(DATA)
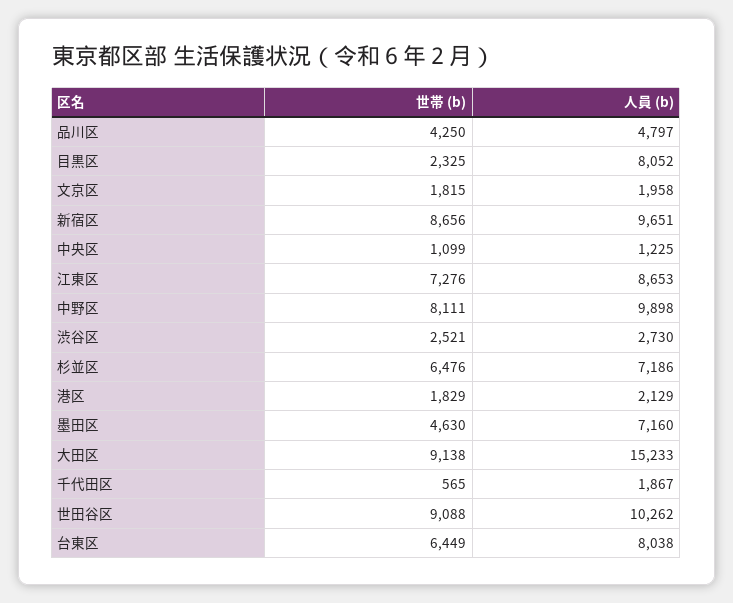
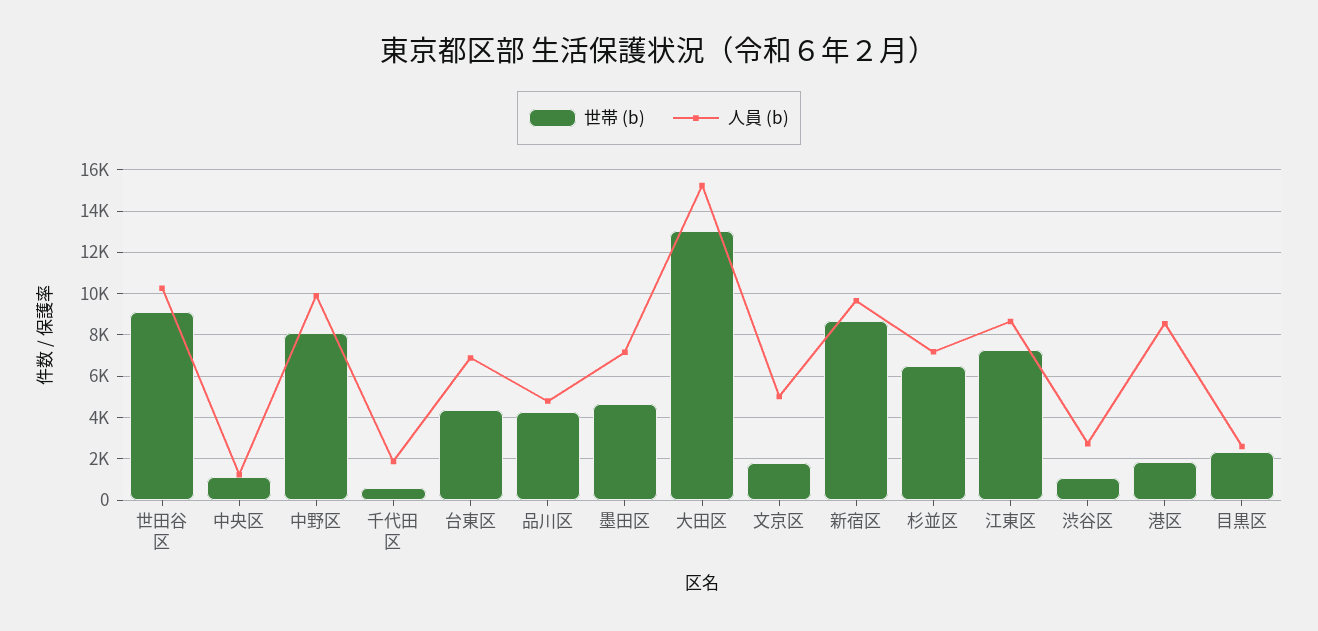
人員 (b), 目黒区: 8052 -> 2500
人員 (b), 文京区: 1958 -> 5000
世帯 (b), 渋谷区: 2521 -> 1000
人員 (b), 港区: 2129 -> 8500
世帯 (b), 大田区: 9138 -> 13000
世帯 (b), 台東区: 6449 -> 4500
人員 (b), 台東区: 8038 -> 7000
(End DATA)
### HOW TO COMPLETE THIS TASK:
Your reply should restate the data above word for word and contain no pictures.

### ANSWER BOX:
人員 (b), 目黒区: 8052 -> 2500
人員 (b), 文京区: 1958 -> 5000
世帯 (b), 渋谷区: 2521 -> 1000
人員 (b), 港区: 2129 -> 8500
世帯 (b), 大田区: 9138 -> 13000
世帯 (b), 台東区: 6449 -> 4500
人員 (b), 台東区: 8038 -> 7000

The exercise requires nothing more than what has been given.